In Zimbabwe, one brave attorney is attempting to help all citizens understand their constitution.

Rumbidzai Dube created Zimbabwe’s Law Hub. Dube is a human rights defender and lawyer from Zimbabwe with more than six years’ experience in legal research and advocacy work. The Law Hub aims to simplify the law for ordinary citizens who are not well-versed in legal jargon. It was launched in August 2015 and is directed at helping Zimbabweans defend their rights and protect themselves, contribute substantively to policy dialog, hold institutions of state accountable, and learn about civic responsibilities.

Dube has been promoting this idea for the past 10 years: “Actually, when I was a student at the Law Faculty of the University of Zimbabwe, I worked with Zimbabwe Women Lawyers Association (ZWLA). Part of what we used to do at ZWLA was to give legal advice and legal outreach to raise awareness on rights and the provisions of the law, but specifically focusing on women around the county. But I realised that the work we were doing was very useful and powerful and was assisting a lot of people to understand how they could protect themselves and how the law could protect them.”

Setting up a Law Hub was challenging.
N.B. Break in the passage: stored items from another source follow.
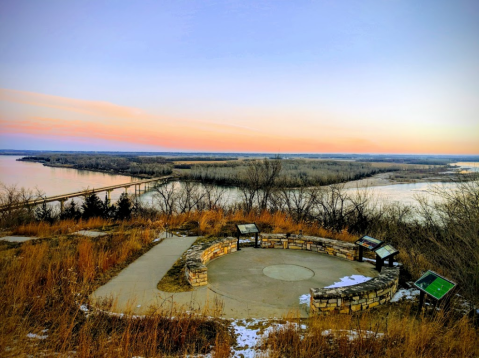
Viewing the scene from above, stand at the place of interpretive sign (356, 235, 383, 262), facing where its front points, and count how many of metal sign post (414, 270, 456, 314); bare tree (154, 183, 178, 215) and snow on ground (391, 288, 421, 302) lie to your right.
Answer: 1

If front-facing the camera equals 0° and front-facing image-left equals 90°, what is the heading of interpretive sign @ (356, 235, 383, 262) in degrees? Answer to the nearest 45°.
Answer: approximately 45°

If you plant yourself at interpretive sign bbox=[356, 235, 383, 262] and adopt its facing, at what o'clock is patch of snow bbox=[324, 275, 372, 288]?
The patch of snow is roughly at 11 o'clock from the interpretive sign.

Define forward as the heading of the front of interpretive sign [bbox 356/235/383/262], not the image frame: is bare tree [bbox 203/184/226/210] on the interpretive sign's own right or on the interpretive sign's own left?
on the interpretive sign's own right

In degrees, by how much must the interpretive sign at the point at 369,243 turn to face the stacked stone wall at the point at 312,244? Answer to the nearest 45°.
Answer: approximately 90° to its right

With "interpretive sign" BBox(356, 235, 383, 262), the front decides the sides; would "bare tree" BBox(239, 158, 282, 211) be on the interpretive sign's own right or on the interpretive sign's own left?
on the interpretive sign's own right

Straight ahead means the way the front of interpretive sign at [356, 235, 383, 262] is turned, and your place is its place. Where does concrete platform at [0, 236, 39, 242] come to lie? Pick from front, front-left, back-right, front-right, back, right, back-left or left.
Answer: front-right

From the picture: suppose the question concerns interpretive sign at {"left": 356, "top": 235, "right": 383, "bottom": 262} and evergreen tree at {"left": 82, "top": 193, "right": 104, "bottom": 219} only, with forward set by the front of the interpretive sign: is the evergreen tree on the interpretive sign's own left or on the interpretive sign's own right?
on the interpretive sign's own right

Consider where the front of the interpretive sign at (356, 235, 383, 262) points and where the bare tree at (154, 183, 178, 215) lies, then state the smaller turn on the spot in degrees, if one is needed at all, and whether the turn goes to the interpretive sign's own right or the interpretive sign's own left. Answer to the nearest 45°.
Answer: approximately 90° to the interpretive sign's own right
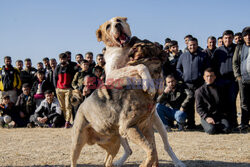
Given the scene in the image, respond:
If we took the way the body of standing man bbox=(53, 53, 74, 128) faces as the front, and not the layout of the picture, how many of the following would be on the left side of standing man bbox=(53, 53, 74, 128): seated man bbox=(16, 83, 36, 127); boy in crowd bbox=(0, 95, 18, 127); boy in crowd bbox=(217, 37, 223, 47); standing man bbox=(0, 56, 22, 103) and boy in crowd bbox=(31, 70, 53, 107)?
1

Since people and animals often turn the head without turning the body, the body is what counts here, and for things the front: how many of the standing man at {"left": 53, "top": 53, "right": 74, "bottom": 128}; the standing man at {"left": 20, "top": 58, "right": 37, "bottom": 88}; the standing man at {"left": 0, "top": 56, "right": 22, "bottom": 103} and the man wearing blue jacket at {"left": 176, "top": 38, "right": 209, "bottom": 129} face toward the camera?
4

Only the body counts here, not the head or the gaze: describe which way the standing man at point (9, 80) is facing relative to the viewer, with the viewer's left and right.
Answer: facing the viewer

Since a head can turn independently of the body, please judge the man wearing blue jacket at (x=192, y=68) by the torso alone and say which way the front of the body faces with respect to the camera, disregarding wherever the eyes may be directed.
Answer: toward the camera

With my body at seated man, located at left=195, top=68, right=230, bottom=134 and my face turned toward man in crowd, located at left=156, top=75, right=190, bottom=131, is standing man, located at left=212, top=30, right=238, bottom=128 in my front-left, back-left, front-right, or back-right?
back-right

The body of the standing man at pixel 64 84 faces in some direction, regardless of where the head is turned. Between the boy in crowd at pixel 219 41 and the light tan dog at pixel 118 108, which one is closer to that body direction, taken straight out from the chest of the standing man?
the light tan dog

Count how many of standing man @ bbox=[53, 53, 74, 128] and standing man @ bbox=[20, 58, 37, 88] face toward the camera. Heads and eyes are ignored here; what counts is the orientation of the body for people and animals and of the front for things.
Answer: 2

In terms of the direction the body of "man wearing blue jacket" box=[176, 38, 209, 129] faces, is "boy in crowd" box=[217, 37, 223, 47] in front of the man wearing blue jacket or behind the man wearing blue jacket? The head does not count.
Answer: behind

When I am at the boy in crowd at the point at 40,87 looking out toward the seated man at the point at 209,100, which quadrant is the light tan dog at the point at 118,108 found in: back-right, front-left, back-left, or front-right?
front-right

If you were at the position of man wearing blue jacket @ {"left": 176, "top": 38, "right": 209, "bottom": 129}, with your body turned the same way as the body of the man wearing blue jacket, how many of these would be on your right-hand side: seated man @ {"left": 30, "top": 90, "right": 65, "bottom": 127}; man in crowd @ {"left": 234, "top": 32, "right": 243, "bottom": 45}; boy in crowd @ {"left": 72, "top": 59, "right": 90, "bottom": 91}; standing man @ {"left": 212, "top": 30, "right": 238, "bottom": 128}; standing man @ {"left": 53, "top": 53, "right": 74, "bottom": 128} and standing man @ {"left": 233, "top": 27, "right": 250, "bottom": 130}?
3

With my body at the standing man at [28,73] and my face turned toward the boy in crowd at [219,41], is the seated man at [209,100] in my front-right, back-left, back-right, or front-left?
front-right

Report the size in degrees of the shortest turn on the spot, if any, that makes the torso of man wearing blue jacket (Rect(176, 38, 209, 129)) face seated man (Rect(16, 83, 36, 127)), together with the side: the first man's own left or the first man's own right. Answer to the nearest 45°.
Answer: approximately 90° to the first man's own right

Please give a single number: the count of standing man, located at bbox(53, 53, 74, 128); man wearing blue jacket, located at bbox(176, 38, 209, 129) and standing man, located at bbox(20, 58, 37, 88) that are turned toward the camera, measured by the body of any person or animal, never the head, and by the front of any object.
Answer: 3

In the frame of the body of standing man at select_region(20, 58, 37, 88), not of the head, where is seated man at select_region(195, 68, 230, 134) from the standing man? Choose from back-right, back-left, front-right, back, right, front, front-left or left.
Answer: front-left

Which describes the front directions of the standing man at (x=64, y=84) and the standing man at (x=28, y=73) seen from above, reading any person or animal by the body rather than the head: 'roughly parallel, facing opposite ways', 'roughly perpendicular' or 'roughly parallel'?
roughly parallel
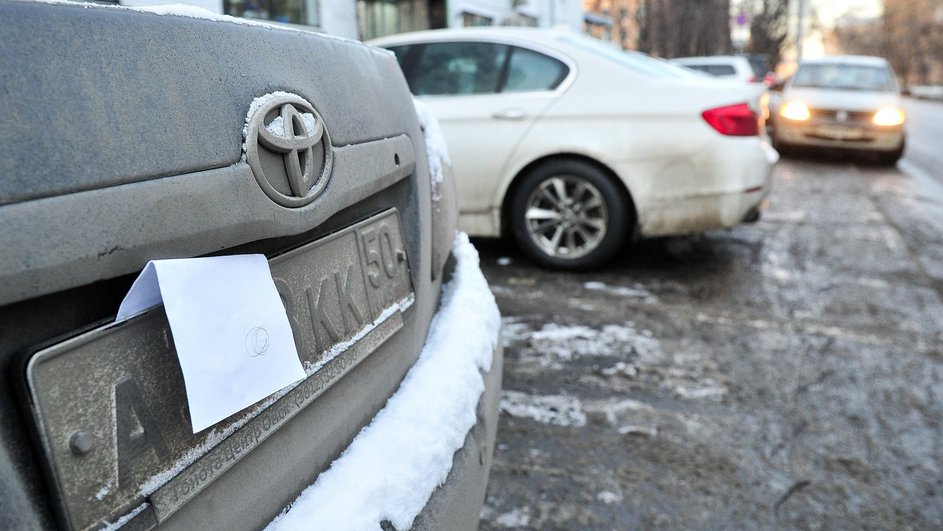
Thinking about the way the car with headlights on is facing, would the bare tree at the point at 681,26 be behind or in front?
behind

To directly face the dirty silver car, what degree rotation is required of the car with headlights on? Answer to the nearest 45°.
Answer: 0° — it already faces it

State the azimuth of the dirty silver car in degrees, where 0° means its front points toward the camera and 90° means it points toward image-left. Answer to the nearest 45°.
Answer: approximately 135°

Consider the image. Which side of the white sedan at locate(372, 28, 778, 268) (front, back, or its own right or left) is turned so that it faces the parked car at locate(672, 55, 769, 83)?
right

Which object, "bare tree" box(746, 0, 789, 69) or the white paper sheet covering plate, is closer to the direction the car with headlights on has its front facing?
the white paper sheet covering plate

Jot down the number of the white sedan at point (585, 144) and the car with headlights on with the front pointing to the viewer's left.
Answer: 1

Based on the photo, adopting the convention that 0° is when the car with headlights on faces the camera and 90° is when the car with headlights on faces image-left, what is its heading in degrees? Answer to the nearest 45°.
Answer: approximately 0°

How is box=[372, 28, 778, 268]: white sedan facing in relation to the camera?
to the viewer's left

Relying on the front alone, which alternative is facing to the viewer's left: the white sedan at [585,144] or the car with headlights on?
the white sedan

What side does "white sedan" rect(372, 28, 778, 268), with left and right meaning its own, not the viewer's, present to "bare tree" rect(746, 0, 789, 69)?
right

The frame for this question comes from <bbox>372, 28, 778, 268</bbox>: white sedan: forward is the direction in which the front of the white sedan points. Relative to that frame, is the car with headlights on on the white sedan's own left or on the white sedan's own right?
on the white sedan's own right

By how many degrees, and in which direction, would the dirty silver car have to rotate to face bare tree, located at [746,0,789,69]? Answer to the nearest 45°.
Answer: approximately 90° to its right

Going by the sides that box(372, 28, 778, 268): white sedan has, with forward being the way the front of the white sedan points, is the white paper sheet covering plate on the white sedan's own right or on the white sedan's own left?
on the white sedan's own left
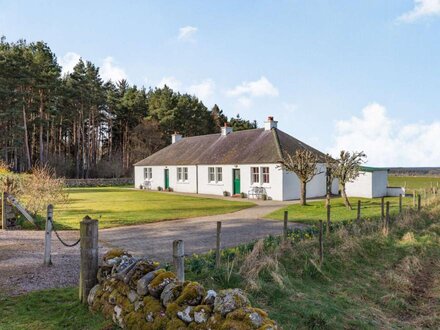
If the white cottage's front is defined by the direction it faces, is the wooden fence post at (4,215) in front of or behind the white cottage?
in front

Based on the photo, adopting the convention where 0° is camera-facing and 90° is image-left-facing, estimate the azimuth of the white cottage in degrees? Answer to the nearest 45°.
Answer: approximately 45°

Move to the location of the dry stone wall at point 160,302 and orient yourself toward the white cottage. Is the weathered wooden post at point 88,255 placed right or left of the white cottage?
left

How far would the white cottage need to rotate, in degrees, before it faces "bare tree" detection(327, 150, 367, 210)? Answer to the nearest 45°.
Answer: approximately 90° to its left

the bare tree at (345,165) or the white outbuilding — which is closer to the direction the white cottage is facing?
the bare tree

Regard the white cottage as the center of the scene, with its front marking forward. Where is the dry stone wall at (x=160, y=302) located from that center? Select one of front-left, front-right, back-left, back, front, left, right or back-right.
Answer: front-left

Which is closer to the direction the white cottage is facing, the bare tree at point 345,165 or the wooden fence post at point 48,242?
the wooden fence post

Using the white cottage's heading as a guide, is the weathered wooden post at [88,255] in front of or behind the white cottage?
in front

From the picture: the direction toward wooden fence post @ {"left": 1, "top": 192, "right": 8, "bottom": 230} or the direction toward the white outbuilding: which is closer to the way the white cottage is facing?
the wooden fence post

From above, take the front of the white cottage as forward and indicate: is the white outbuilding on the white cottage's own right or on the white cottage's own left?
on the white cottage's own left
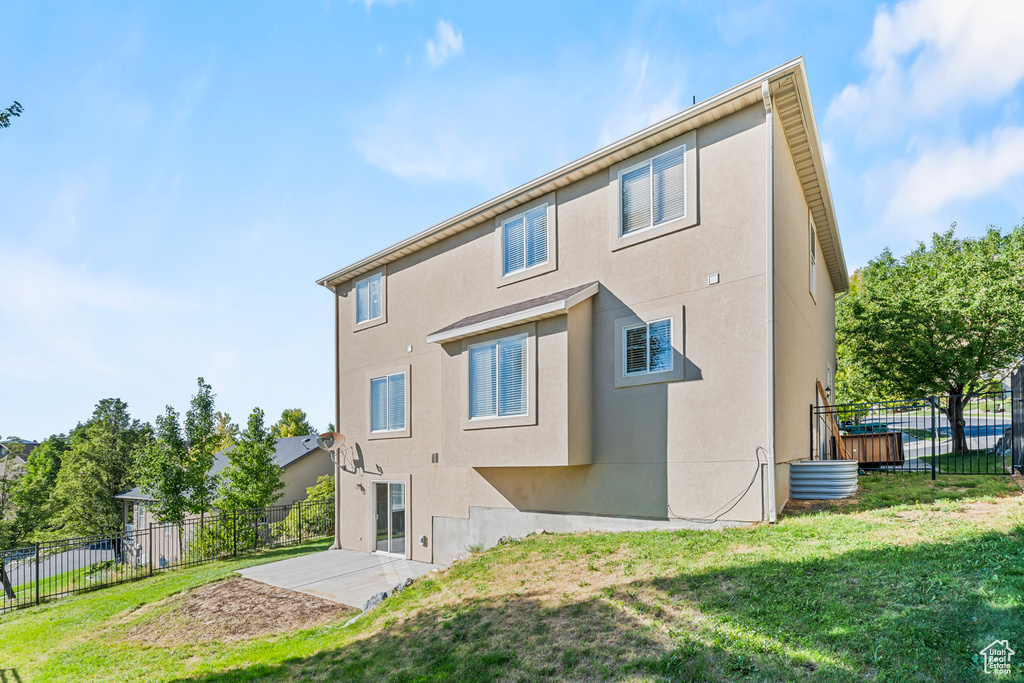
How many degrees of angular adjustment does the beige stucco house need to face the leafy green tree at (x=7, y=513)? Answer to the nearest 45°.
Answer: approximately 90° to its left

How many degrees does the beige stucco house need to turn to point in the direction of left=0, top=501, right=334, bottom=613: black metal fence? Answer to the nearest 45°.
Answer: approximately 90° to its left

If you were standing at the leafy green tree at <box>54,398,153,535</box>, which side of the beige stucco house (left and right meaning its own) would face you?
left

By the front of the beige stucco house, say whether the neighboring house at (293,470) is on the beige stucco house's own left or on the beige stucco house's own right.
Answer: on the beige stucco house's own left

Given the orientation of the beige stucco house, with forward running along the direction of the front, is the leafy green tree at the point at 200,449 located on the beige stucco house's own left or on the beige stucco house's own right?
on the beige stucco house's own left

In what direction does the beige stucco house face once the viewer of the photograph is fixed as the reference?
facing away from the viewer and to the right of the viewer
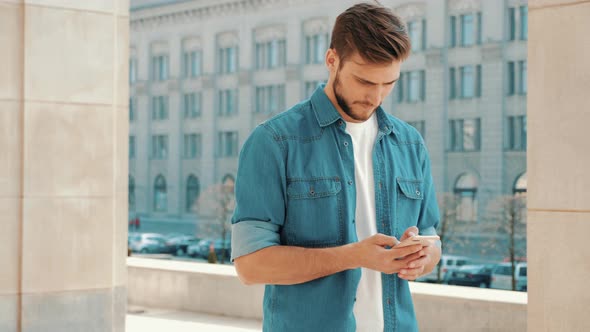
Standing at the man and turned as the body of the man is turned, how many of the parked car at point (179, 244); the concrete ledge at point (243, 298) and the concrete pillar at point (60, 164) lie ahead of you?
0

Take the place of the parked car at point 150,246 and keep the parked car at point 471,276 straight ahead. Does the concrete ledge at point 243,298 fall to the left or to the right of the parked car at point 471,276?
right

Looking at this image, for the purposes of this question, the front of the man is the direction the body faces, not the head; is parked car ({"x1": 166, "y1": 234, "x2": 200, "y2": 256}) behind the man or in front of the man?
behind

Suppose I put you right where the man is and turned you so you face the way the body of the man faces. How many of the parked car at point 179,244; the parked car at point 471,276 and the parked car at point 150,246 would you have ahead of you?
0

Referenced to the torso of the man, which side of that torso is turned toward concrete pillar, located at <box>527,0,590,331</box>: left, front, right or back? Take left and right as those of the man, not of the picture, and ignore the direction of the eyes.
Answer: left

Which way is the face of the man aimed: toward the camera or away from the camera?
toward the camera

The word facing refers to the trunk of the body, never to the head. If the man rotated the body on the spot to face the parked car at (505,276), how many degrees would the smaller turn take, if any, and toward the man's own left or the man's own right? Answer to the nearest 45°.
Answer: approximately 135° to the man's own left
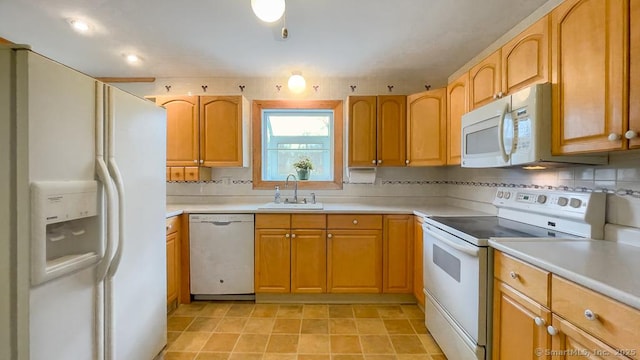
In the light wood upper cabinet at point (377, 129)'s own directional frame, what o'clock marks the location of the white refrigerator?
The white refrigerator is roughly at 1 o'clock from the light wood upper cabinet.

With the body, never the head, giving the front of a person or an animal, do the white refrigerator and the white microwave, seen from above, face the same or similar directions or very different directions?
very different directions

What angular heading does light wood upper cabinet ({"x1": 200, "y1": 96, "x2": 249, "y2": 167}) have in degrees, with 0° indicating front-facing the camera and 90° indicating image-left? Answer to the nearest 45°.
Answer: approximately 0°

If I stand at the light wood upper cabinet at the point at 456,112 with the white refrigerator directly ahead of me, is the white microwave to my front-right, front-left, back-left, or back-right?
front-left

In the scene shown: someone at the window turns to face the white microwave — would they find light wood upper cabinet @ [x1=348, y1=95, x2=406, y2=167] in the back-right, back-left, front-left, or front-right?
front-left

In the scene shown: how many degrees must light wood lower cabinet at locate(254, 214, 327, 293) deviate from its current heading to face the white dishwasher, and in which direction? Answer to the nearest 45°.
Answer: approximately 90° to its right

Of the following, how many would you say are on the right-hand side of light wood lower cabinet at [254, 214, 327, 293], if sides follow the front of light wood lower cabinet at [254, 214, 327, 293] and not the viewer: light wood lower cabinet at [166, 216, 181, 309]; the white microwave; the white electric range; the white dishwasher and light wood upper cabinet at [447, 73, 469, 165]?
2

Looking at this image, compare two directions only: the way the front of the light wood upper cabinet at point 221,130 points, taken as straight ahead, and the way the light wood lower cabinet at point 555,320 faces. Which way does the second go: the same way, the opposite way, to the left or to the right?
to the right

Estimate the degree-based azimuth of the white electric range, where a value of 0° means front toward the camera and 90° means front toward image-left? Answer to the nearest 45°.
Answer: approximately 45°

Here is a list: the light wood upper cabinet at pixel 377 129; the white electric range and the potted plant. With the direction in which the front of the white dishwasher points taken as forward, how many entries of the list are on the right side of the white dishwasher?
0

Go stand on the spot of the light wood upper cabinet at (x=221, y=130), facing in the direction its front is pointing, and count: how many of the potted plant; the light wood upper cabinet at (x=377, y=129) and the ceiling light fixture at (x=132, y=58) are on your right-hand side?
1

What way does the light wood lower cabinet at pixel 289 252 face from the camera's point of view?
toward the camera

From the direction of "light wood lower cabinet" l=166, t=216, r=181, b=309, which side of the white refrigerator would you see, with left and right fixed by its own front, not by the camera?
left

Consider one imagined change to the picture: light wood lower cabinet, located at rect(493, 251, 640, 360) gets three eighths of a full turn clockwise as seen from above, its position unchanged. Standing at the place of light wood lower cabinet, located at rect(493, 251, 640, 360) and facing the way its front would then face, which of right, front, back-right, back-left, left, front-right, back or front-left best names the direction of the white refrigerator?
back-left

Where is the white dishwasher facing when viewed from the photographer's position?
facing the viewer

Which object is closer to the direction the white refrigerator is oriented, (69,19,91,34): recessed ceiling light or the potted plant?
the potted plant
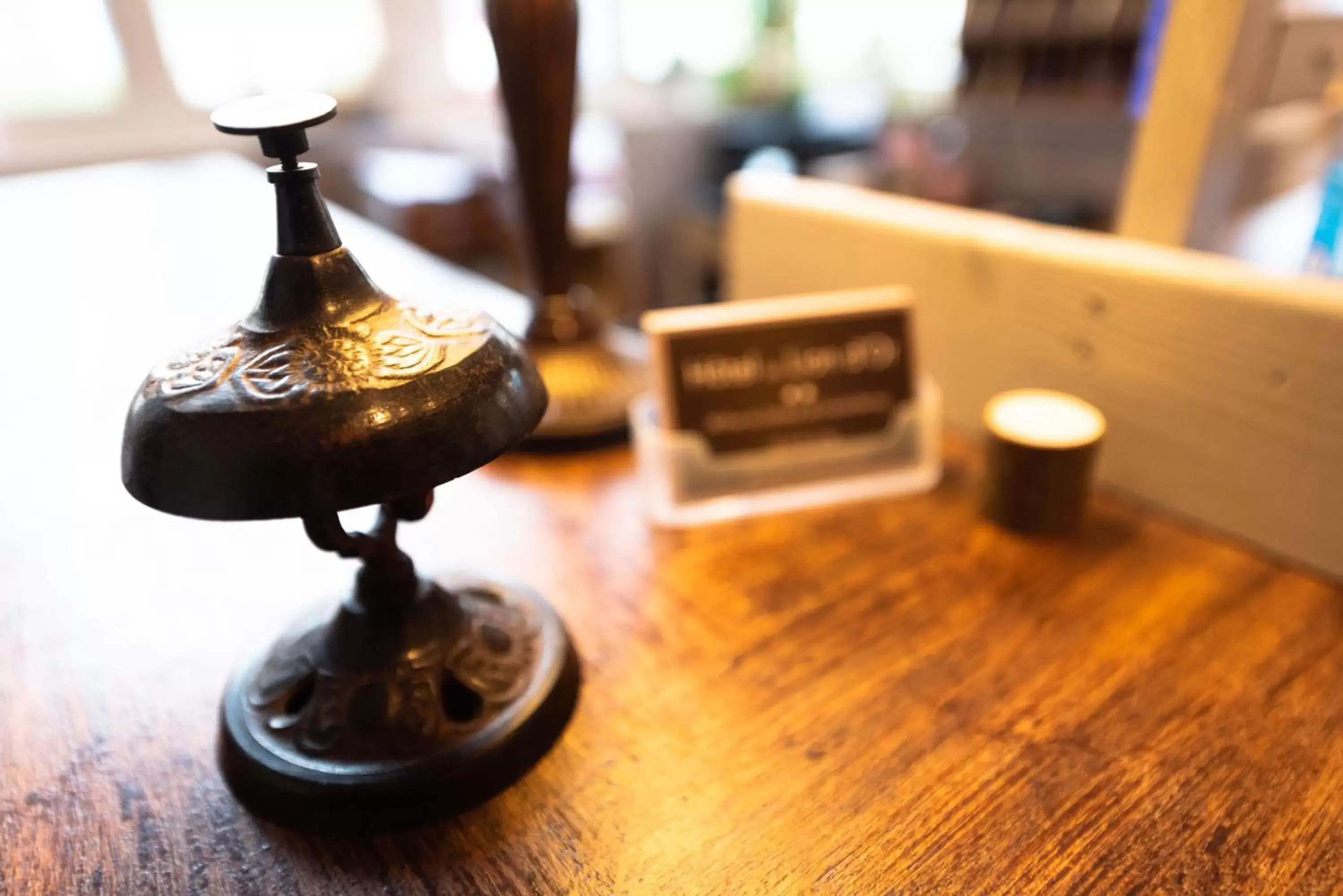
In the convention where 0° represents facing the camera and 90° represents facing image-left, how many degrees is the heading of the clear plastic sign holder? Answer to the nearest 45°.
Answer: approximately 0°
The ZWLA didn’t extend to much of Zimbabwe, and Dube was also hampered because of laws that limited associating, assembling, and organising—particularly in the marginalized communities she was trying to reach. She started a blog, but found she needed to take her idea further.

Thus was born the Law Hub. Explains Dube, “The Law Hub is a space that simplifies and explains Zimbabwean law and other laws that affect Zimbabweans. What we are trying to do is to make the law as simple as possible and as relatable as possible for ordinary citizens in Zimbabwe.” Dube wants to increase public literacy in legal education and civil rights, to “increase citizens’ awareness of what the law actually says and what rights they can derive from it and how they can hold state institutions accountable.”

The Law Hub website http://lawhub.co.zw helps to increase that public literacy. It contains dozens of examinations of common scenarios that citizens often face in navigating potential legal conflicts. Topics include marriage, rape, defamation, technical legal language, and instructions on how to engage a political representative. All these topics are accompanied by interactive quizzes and podcasts, and topics are continually added. Dube also uses Twitter and Facebook to share posts to a wider audience.

The road, however, has not been easy or without risk. Some people in power aren’t comfortable with giving ordinary people this kind of knowledge and awareness. Other organisations offer some of the same services as the Law Hub, but they charge for it, and they don’t look kindly at their services being given away for free. Moreover, Dube has found it difficult to enlist and retain volunteers; young people in particular are looking for jobs that pay.

But Dube is persistent. She’s currently working with other attorneys to crowd-source articles about sexual rights and other human rights. It comes down to this: Dube feels it’s critical for citizens of Zimbabwe to understand laws and how those laws affect them. She’s doing everything in her power to accomplish that.